RECORDS SUPPLIED:
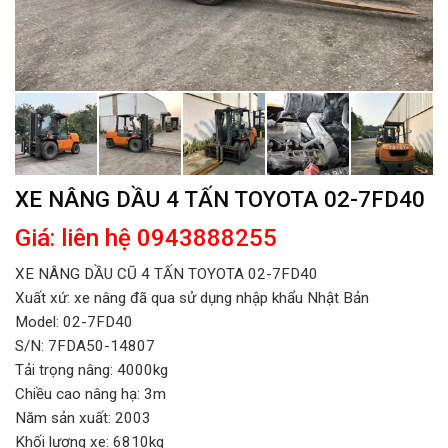
XE NÂNG DẦU 4 TẤN TOYOTA 02-7FD40
Giá: liên hệ 0943888255
XE NÂNG DẦU CŨ 4 TẤN TOYOTA 02-7FD40
Xuất xứ: xe nâng đã qua sử dụng nhập khẩu Nhật Bản
Model:
02-7FD40
S/N: 7FDA50-14807
Tải trọng nâng: 4000kg
Chiều cao nâng hạ: 3m
Năm sản xuất: 2003
Khối lượng xe: 6810kg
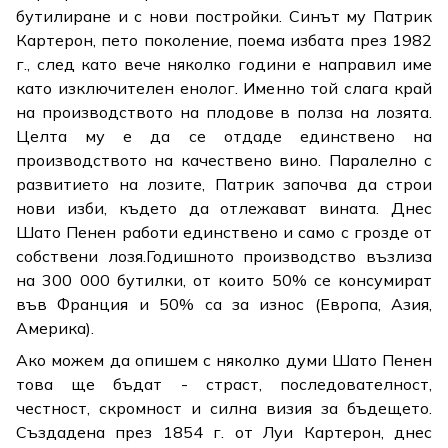
бутилиране и с нови постройки. Синът му Патрик
Картерон, пето поколение, поема избата през 1982
г., след като вече няколко години е направил име
като изключителен енолог. Именно той слага край
на производството на плодове в полза на лозята.
Целта му е да се отдаде единствено на
производството на качествено вино. Паралелно с
развитието на лозите, Патрик започва да строи
нови изби, където да отлежават вината. Днес
Шато Пенен работи единствено и само с грозде от
собствени лозя.Годишното производство възлиза
на 300 000 бутилки, от които 50% се консумират
във Франция и 50% са за износ (Европа, Азия,
Америка).
Ако можем да опишем с няколко думи Шато Пенен
това ще бъдат - страст, последователност,
честност, скромност и силна визия за бъдещето.
Създадена през 1854 г. от Луи Картерон, днес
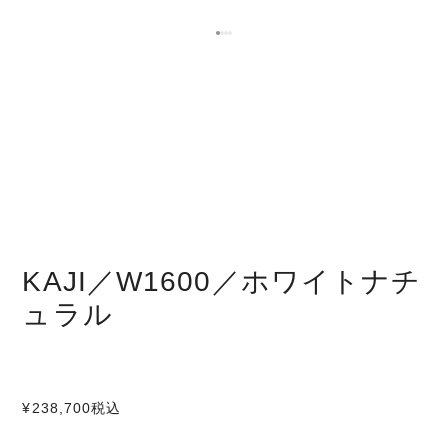
KAJI／W1600／ホワイトナチ
ュラル
¥238,700
税込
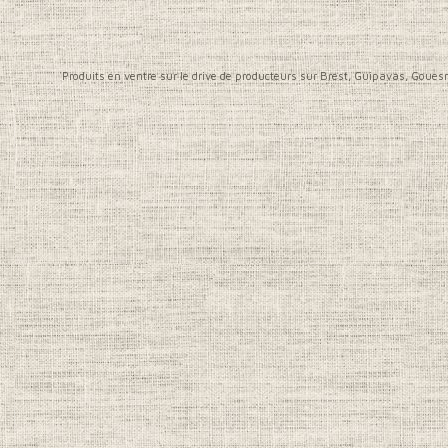
Produits en ventre sur le drive de producteurs sur Brest, Guipavas, Gou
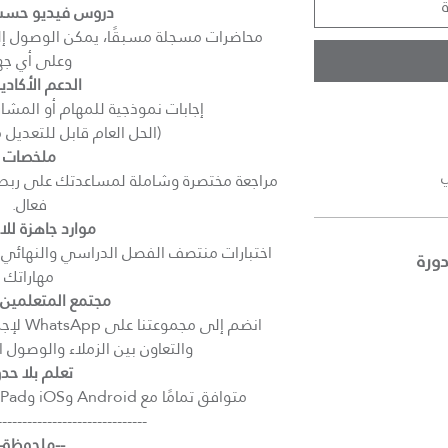
دروس فيديو حسب
محاضرات مسجلة مسبقًا، يمكن الوصول إل
وعلى أي جها
الدعم الأكاد
إجابات نموذجية للمهام أو المشار
(الحل العام قابل للتعديل
ملخصات
ي
مراجعة مختصرة وشاملة لمساعدتك على ربط ا
فعال.
موارد جاهزة للا
اختبارات منتصف الفصل الدراسي والنهائي مع
ورة
مهاراتك
مجتمع المتعلمين
انضم إل
والتعاون بين الزملاء والوصول 
تعلم بلا حد
متوافق تمامًا مع Android وiOS وiPad والأجهزة اللوحية وWindows
------------------------------
--ملحوظة--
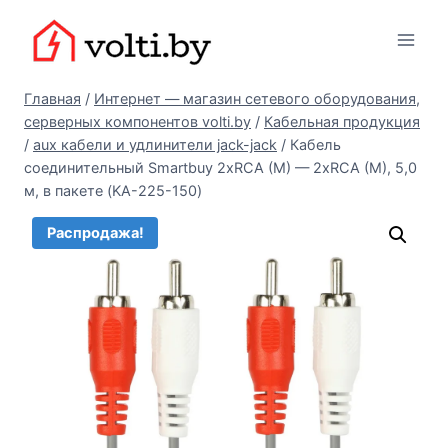
Перейти
Вольтыбай
к
содержимому
Главная
/
Интернет — магазин сетевого оборудования,
серверных компонентов volti.by
/
Кабельная продукция
/
aux кабели и удлинители jack-jack
/
Кабель
соединительный Smartbuy 2xRCA (M) — 2xRCA (M), 5,0
м, в пакете (KA-225-150)
Распродажа!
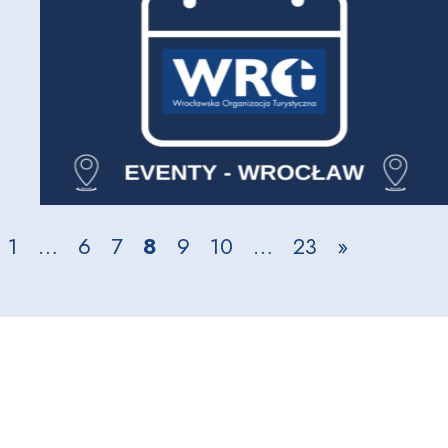
1
…
6
7
8
9
10
…
23
»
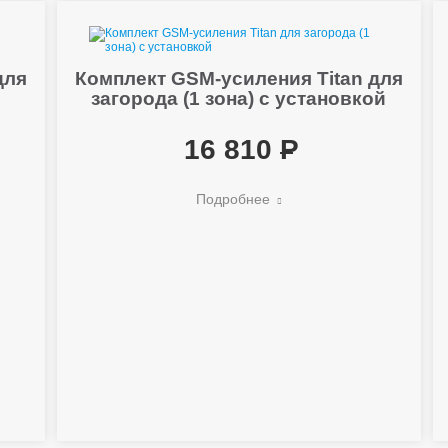
для
Комплект GSM-усиления Titan для
загорода (1 зона) с установкой
16 810
Подробнее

REQUIRED ACTION:
Locate each line in the items above that contains the string "нови" and copy those lines out. Treat uppercase and lowercase as distinct.

ANSWER TO THE EXERCISE:
бутилиране и с нови постройки. Синът му Патрик
нови изби, където да отлежават вината. Днес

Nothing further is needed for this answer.